Rabii Chekkouri, l’avocat du barreau de Rabat passionné de chaâbi «hrech»

Rabii Chekkouri. (Z.Agzit/Le360)

Le 02/05/2026 à 19h30

VidéoDans le monde feutré des prétoires, où l’image reste souvent associée à la rigueur du droit, Rabii Chekkouri assume une liberté rare. Avocat aux barreaux de Rabat et de Lyon, il manie avec la même aisance la plaidoirie et l’archet. Refusant de se laisser enfermer dans une seule identité, il revendique pleinement sa passion pour le chaâbi «hrech». Entre les codes juridiques et les mélodies de l’aïta, entre la robe noire et le violon, il brouille les frontières que l’on dresse parfois entre culture savante et culture populaire.

Casablanca, un soir ordinaire. Dans une salle feutrée, le public s’est déplacé pour la présentation d’un livre. On attend le discours posé d’un avocat, auteur de In petto, dans les méandres de l’âme, un ouvrage introspectif sur l’anticonformisme social. Puis, soudain, l’atmosphère change. Maître Rabii Chekkouri sort un violon et fait résonner les premières notes de Lghaba, le célèbre morceau de Abdelaziz Stati. L’instant d’après, il enchaîne avec une aïta puissante de Fatna Bent El Houcine.

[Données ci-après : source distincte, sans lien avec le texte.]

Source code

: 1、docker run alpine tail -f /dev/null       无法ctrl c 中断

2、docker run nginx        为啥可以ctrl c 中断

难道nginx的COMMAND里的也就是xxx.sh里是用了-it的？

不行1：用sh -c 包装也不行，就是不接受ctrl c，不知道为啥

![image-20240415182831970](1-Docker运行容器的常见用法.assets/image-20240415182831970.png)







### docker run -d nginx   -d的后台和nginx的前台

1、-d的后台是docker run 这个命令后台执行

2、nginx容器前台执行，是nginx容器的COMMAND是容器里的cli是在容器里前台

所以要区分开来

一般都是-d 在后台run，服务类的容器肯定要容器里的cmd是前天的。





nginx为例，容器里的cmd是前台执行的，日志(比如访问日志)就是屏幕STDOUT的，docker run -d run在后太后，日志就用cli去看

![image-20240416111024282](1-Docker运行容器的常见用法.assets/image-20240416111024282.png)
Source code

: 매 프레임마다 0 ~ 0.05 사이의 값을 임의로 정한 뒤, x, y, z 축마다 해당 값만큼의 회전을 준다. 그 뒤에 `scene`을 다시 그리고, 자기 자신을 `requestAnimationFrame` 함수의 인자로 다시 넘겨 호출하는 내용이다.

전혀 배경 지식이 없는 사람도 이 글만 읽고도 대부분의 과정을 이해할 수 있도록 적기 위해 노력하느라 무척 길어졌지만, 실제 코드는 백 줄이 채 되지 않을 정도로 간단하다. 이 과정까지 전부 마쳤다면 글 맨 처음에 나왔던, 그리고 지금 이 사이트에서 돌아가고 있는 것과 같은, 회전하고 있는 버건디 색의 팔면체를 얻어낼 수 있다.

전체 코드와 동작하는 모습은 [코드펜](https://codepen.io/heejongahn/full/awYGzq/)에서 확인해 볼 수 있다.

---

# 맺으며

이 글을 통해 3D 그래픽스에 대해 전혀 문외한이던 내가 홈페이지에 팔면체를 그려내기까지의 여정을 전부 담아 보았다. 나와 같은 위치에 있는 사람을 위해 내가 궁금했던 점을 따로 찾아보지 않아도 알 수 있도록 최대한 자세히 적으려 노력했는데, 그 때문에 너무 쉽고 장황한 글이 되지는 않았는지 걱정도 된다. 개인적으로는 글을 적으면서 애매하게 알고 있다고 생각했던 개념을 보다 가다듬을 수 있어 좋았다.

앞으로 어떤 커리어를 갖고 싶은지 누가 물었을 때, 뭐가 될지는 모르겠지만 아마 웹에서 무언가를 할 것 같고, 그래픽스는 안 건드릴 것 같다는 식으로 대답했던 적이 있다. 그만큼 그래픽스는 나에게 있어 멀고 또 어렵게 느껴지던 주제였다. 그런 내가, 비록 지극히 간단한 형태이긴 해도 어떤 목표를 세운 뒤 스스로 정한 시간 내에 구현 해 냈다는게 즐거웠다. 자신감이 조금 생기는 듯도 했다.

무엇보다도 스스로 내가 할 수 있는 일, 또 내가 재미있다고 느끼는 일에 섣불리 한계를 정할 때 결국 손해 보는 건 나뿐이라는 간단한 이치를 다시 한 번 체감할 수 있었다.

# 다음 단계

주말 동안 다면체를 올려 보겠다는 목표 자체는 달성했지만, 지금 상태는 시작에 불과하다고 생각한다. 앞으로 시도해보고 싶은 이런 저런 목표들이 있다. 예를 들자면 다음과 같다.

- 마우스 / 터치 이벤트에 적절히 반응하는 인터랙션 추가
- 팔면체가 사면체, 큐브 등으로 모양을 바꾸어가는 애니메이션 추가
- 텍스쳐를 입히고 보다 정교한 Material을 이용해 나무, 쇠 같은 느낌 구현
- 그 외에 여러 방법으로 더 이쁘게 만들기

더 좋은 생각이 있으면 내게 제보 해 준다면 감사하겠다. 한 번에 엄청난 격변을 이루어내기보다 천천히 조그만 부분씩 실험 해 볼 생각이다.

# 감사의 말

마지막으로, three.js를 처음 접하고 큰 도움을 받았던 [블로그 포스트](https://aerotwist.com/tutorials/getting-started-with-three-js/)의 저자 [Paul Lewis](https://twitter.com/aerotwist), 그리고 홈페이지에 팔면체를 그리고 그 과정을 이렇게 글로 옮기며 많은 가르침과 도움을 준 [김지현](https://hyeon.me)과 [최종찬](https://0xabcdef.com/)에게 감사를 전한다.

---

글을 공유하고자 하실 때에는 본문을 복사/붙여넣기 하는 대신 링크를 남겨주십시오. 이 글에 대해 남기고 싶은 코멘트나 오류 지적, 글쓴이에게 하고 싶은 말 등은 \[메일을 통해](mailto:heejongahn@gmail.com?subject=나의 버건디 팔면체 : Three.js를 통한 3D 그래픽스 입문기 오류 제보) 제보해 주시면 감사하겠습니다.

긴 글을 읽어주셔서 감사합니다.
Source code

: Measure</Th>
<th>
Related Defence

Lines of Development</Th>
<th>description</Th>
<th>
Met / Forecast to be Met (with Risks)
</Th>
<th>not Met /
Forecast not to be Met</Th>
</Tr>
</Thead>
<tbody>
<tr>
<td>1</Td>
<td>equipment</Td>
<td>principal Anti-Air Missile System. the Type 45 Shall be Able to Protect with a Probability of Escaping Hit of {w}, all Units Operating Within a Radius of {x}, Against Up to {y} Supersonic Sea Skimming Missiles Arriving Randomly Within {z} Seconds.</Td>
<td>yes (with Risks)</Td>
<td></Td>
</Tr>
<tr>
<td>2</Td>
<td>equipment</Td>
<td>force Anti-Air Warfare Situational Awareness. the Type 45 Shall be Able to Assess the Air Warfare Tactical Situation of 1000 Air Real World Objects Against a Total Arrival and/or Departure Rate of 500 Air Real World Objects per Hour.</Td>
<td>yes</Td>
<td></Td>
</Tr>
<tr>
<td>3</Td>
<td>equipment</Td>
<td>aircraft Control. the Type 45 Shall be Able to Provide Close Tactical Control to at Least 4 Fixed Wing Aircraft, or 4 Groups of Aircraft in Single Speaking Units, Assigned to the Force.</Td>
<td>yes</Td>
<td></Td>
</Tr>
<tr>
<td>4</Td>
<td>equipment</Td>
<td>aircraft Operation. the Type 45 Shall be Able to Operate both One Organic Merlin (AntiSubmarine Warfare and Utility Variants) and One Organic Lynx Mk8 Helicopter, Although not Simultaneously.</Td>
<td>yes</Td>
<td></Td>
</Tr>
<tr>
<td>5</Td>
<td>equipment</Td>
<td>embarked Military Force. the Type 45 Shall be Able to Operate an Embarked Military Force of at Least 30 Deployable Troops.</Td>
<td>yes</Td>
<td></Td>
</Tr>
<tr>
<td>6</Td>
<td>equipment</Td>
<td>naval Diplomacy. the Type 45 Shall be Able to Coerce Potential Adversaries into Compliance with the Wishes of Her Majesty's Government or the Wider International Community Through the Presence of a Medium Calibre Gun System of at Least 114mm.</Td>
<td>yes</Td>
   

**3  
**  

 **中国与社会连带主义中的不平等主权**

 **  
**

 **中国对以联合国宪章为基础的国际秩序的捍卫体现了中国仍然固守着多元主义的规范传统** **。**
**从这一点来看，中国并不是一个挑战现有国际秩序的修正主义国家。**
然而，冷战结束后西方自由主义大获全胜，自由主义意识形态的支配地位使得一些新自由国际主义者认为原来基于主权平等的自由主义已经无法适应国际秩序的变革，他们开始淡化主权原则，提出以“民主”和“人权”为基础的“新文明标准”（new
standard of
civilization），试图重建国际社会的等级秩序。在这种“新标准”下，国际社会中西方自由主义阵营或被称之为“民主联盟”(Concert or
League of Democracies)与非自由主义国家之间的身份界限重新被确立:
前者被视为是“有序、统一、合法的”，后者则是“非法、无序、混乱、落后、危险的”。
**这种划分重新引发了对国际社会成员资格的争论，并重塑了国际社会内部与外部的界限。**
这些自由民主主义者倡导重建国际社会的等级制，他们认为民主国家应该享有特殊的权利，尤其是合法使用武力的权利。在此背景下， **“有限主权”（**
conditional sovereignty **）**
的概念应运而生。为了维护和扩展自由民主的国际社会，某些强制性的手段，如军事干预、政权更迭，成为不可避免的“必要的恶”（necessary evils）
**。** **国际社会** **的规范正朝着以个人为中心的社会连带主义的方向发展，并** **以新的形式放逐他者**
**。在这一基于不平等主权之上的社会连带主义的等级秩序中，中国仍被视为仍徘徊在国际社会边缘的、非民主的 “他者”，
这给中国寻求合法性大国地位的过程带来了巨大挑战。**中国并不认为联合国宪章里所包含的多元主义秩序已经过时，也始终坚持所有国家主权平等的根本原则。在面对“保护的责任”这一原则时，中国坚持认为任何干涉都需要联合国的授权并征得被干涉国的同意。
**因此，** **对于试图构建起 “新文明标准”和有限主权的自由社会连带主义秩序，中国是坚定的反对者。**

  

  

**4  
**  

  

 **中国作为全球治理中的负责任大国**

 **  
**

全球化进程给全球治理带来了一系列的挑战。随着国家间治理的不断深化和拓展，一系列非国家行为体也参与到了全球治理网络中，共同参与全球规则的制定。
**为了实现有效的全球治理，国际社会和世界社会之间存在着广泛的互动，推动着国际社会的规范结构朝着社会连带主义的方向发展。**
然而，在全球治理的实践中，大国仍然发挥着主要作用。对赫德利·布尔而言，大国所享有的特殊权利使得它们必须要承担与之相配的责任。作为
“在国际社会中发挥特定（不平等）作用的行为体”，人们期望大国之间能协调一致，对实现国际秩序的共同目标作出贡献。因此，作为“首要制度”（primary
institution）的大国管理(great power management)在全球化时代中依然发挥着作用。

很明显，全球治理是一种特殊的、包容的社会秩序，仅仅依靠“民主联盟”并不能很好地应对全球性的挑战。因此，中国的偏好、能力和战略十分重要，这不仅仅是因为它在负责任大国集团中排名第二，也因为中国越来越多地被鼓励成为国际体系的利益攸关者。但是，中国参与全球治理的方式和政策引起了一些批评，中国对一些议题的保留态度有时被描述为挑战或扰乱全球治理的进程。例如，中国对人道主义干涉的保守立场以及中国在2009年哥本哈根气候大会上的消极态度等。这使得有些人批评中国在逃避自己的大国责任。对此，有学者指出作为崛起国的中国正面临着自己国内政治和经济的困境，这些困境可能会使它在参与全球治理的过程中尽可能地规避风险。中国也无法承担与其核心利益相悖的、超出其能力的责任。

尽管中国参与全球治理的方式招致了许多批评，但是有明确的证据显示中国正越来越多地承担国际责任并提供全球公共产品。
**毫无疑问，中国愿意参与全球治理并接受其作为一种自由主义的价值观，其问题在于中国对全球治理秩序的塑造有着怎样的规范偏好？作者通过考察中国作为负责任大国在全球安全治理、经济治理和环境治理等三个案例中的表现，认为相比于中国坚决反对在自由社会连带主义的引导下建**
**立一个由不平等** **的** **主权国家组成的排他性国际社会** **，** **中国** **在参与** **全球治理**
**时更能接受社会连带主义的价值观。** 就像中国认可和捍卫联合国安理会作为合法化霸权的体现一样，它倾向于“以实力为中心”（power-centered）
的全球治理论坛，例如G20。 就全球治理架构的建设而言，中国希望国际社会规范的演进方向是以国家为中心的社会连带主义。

Ce moment résume à lui seul son parcours: réconcilier deux univers que la société marocaine oppose encore trop souvent, celui de l’intellectuel et celui du chaâbi «hrech», cette musique populaire brute, directe, profondément ancrée dans l’imaginaire collectif.

Tout commence loin des prétoires, à Safi. À quatre ans, alors que d’autres enfants s’émerveillent devant des jouets, Rabii Chekkouri tombe sous le charme d’un enregistrement de Jedouane. Un violon en plastique à la main, il reproduit les gestes des musiciens. Plus tard, il intègre le conservatoire de Safi, où il apprend le violon de manière académique.

Le droit finit pourtant par s’imposer. Études à Rabat, départ en France, formation à l’école du barreau de Lyon, prestation de serment devant la cour d’appel, puis retour au Maroc. Sur le papier, le parcours est parfaitement balisé. Mais en lui, le chaâbi continue de vibrer.

«Être intellectuel n’interdit pas d’aimer l’aïta, le chegouri ou le chaâbi hrech», explique-t-il. Derrière cette passion, il y a aussi un combat culturel. Au Maroc, cette musique reste parfois reléguée au rang de musique «de quartier», «de mariage» ou «de voiture», écoutée en secret par ceux qui craignent d’être associés à une image trop populaire.

Pour Rabii Chekkouri, le chaâbi «hrech» n’a rien d’un divertissement mineur. C’est une parole brute, une manière de dire la joie, la blessure, la trahison, la mélancolie et la résilience. Une musique qui raconte le pays réel. Son livre aurait pu rester une simple œuvre introspective. Il en a fait un manifeste vivant. En mêlant littérature et performance musicale lors de sa présentation, il a fait de sa conférence un véritable acte d’affirmation personnelle, en rupture avec ce qu’il qualifie de «prison de la normalité».

«Beaucoup de Marocains écoutent le chaâbi en cachette, confie-t-il. Ils ont peur du regard des autres, peur d’être catalogués. Mais à quoi bon réussir sa vie sociale si c’est pour trahir son âme?»

Chez Rabii Chekkouri, l’avocat et l’artiste ne s’opposent pas. Sa pratique du droit nourrit sa réflexion sur la liberté individuelle, tandis que la musique le garde connecté à une humanité concrète, loin des postures et des apparences. Son message touche un point sensible de la société marocaine contemporaine: ce tiraillement permanent entre modernité affichée et racines assumées. «Nous sommes les seuls à vivre notre propre vie, martèle-t-il. Ne la gâchez pas pour éviter les jugements.»

En assumant publiquement sa passion, Rabii Chekkouri invite chacun à réconcilier l’être et le paraître. Une invitation à l’authenticité qui dépasse largement le seul cadre artistique. Au fond, ce n’est pas uniquement le chaâbi qu’il défend, mais le droit de ne pas être assigné à une seule identité. Avocat le jour, musicien quand il le souhaite, et pleinement lui-même à chaque instant.